There are some US companies that are doing extremely well. In 2002, Apples market capitalization was a couple of billion dollars. Now a couple of billion dollars is a round off error in its over $300B market capitalization. In the consumer market, Apple has such cachet that it can ask for an receive a premium for the Apple logo. Bloomberg predicts that Apple revenue may grow by 50% next year.
On the other hand, most companies are not doing as well. As unemployment hovers at about 9%, the typical response is to erect barriers to keep jobs in the US. That was certainly the motivation of the Smoot-Hawley Act of 1930 that exacerbated and prolonged the Great Depression by curtailing international trade with high tariffs.
Since that experience it has been conventional economic wisdom that free trade increases the wealth of both trading partners. Nonetheless, there is concern about how many jobs are being out-sourced overseas. A recent study published in the International Journal of Commerce and Economics by Linden et al.
carefully traced the jobs and their valued added for Apples Ipod.
The study found that the production of the Ipod yielded nearly twice as many jobs overseas as in the US. However, the bulk of the value-added and consequently the wages went to Americans. Moreover, the bulk of the salaries in the US went to engineers and managers. This does not count the value to US investors and to US consumers.
In other words, the jobs that went overseas where largely low-skilled manufacturing jobs that could not support an American worker salary. Moreover, many of these low-skilled jobs will soon be automated. The out sourcing of jobs to low-wage countries is typically the step right before automation.
As production becomes more efficient, fewer more highly skilled workers are used. It takes far fewer workers to produce a car than it used to. Indeed, since 1950 manufacturing production has accounted for a nearly constant 15% of the gross domestic product, while the number of workers in manufacturing has decreased by half from over 30% to less than 15%.
The problem is not out sourcing of jobs to other countries, the problem is that we do not have enough companies like Apple who make high quality products with Americans adding the highest value to the products.
It would be impossible to legislate more companies like Apple, but it would be foolish and all too easy to create trade barriers that would hobble such companies.
It’s Not the Stimulus It’s the Regulation
Saturday, August 13th, 2011Marco economics is an observational science. It is difficult to construct controlled experiments. There always seems to be enough differences from situation to situation to introduce doubt. Nonetheless, sometimes unfair, or at least unsupported, conclusions can enter the conventional wisdom.

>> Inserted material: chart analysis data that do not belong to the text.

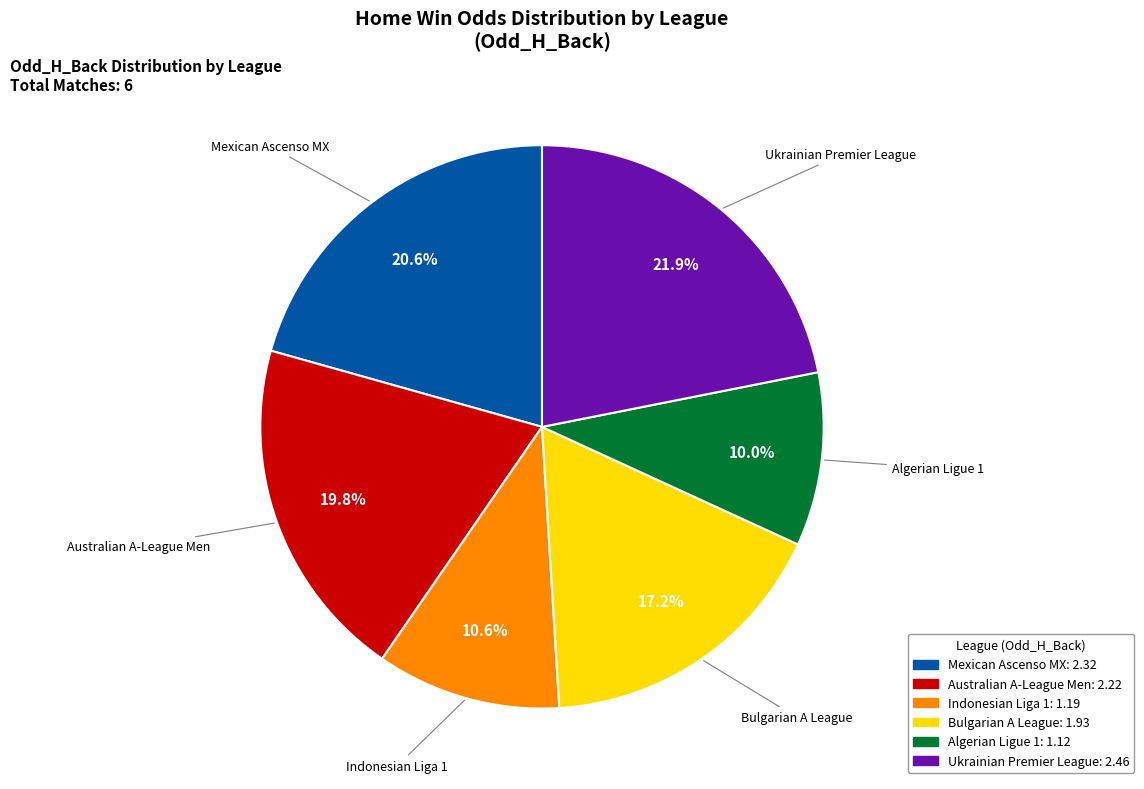

Is Australian A-League Men the majority of the pie?

No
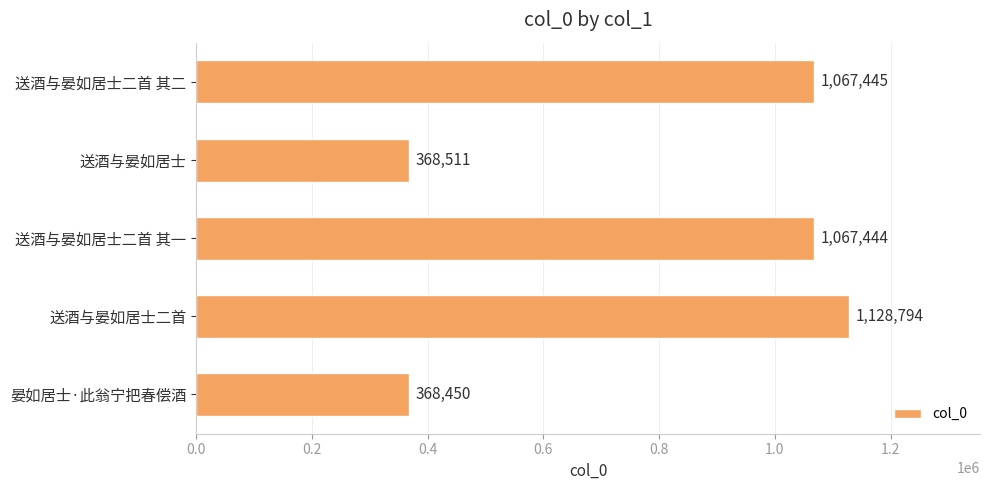

How many values are below 1067444?

2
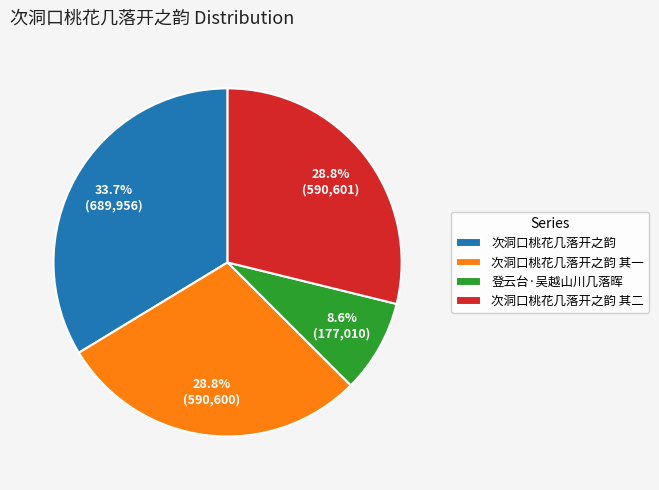

How many slices are in this pie chart?

4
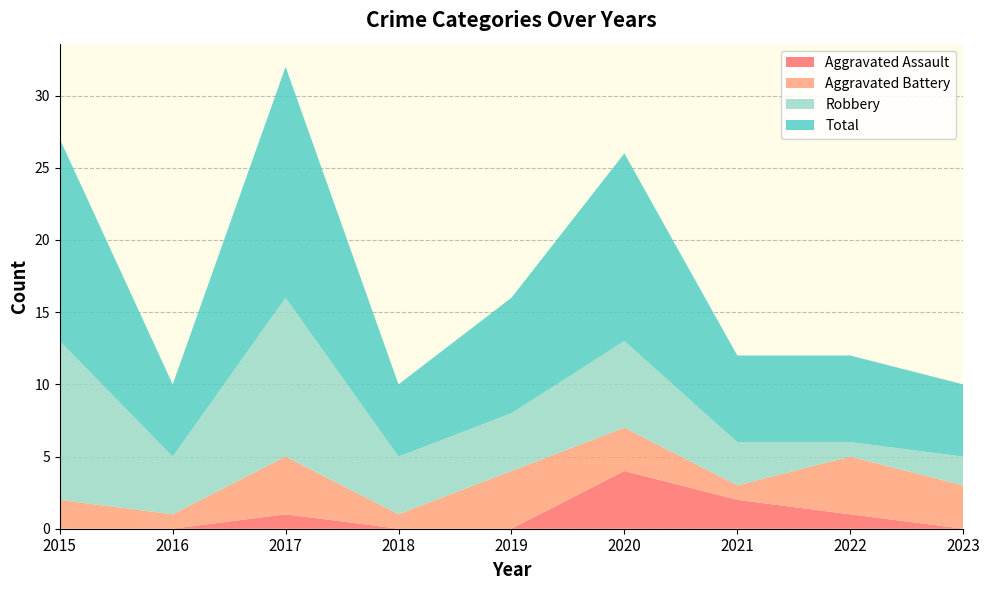

Where is the first local minimum for Total?

2016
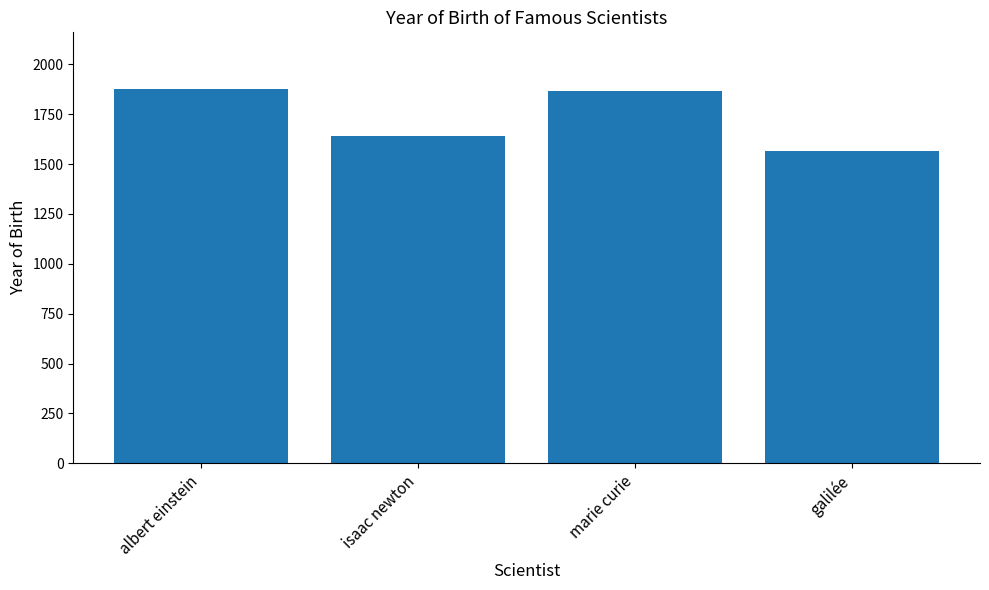

What is the label of the 2nd bar from the right?

marie curie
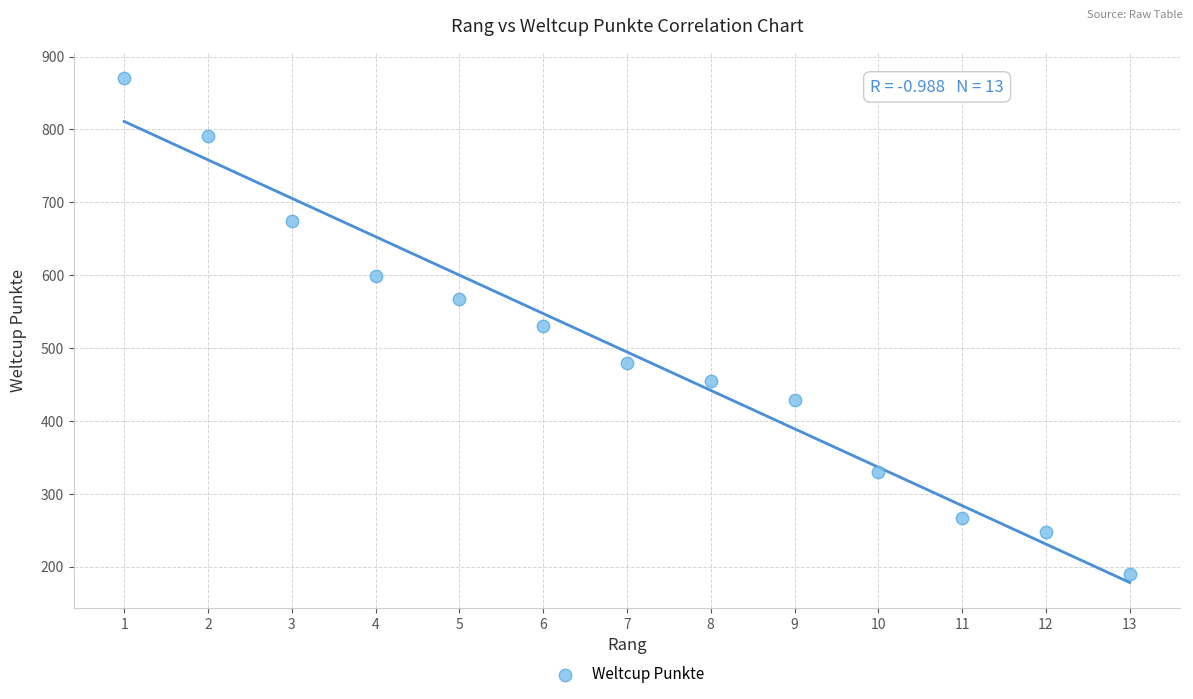

What is the range of Y values (max minus min)?

681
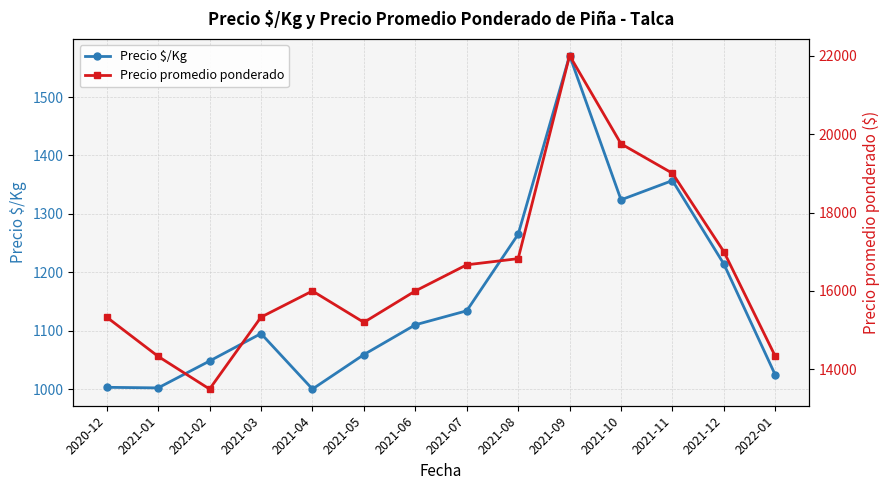

Which series has the largest total across all categories?

Precio promedio ponderado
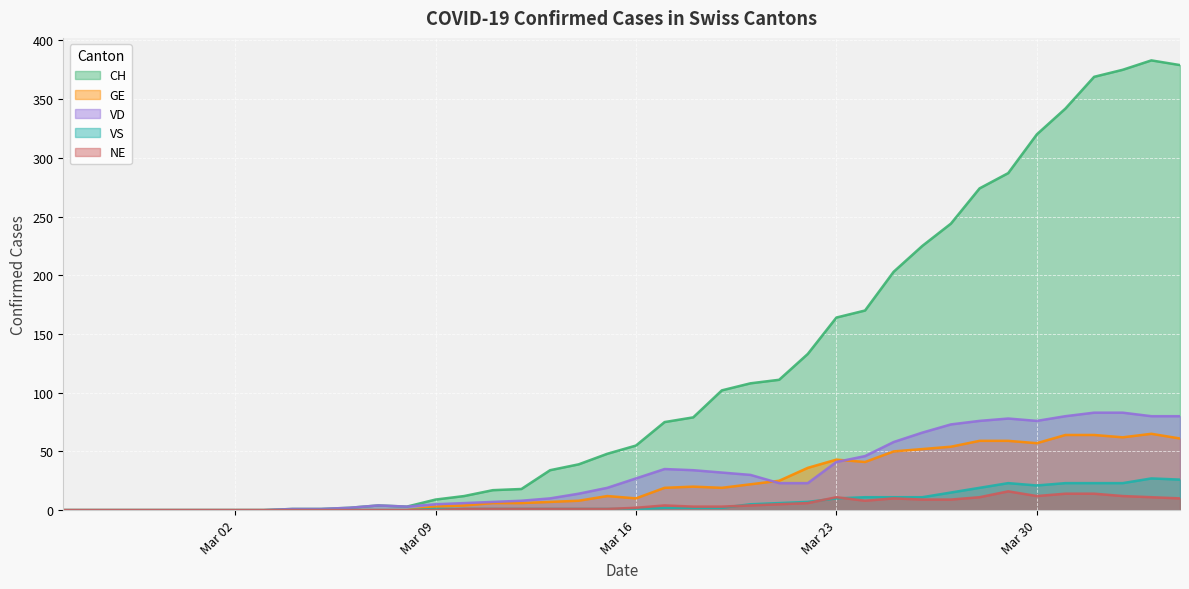

Reading right to left, what are all the values shown in this chart?

CH: 379	383	375	369	342	320	287	274	244	225	203	170	164	133	111	108	102	79	75	55	48	39	34	18	17	12	9	3	4	2	1	1	0	0	0	0	0	0	0	0
GE: 61	65	62	64	64	57	59	59	54	52	50	41	43	36	25	22	19	20	19	10	12	8	7	6	6	4	3	0	0	0	0	0	0	0	0	0	0	0	0	0
VD: 80	80	83	83	80	76	78	76	73	66	58	46	41	23	23	30	32	34	35	27	19	14	10	8	7	6	5	3	4	2	1	1	0	0	0	0	0	0	0	0
VS: 26	27	23	23	23	21	23	19	15	11	11	11	10	7	6	5	2	2	2	1	1	1	1	1	1	1	1	0	0	0	0	0	0	0	0	0	0	0	0	0
NE: 10	11	12	14	14	12	16	11	9	9	10	8	11	6	5	4	3	3	4	2	1	1	1	1	1	1	0	0	0	0	0	0	0	0	0	0	0	0	0	0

The concept of a Keynesian stimulus may suffer this fate.
The Keynesian approach suggests that during a recession the government can stimulate the economy via spending to replace economic demand from private markets. An alternative approach championed by Milton Friedman suggests that monetary policy is more important than fiscal policy.
Democrats have traditionally favored a Keynesian approach, in no small part because it provides an additional excuse for the government to initiate spending programs to address Democratic priorities.
When President Barack Obama came into office, it was natural for the progressive to institute a massive, nearly trillion-dollar stimulus. So confident were Democrats in the efficacy of the stimulus that they promised that unemployment would not exceed 8%. We were warned that if no stimulus were instituted, unemployment would reach 9%. We now know that following the stimulus, unemployment blasted past 10%. Moreover, growth remains anemic and unemployment two-and-half years after the stimulus still exceeds 9%. More disappointing is that the officialunemployment value would be far higher if so many people had not given up hope of finding a job. The lack of growth and employment has reduced revenues exacerbating the deficit.
It is rhetorically convenient to declare in the face of these facts that Keynesism is dead, believe by only those immune to the evidence. I lend far more weight to the Friedman approach and would love to offer our current situation as definitive proof.
However, let me offer a slightly heretical view. While the current situation lends no support to the Keynesian idea of stimulus, the regulatory anchor on growth makes it impossible to tell whether the stimulus has indeed failed. Perhaps It is economic uncertainty that is restraining the economy irrespective of the stimulus.
Companies are uncertain because of a massive influx of regulations. Obamacare has passed, and mountains of rules based on the legislation are still being written. Companies, particularly small ones, are reluctant to hire uncertain of what Obamacare would require of them. The Dodd-Frank bill to regulate financial markets has introduced new banking regulations. Until these are finalized and better understood, there will be a backward tug restraining lending. This is not to mention the new regulatory aggressiveness of the the EPA anxious to implement policies bureaucratically that could never be passed legislatively. The EPA has more regulatory actions pending that the Department of Human Services which is responsible for implementing Obamacare.
Imagine the metaphor of the stimulus package being a foot on the accelerator of the economic car, with a chain of regulations strapped to the bumper. The stimulus accelerator may or may not work, but the regulatory chains make it impossible to diagnose whether the accelerator is functioning properly. The Keynesian approach may deserve death, but the current situation cannot be said to have inflicted the true final blow.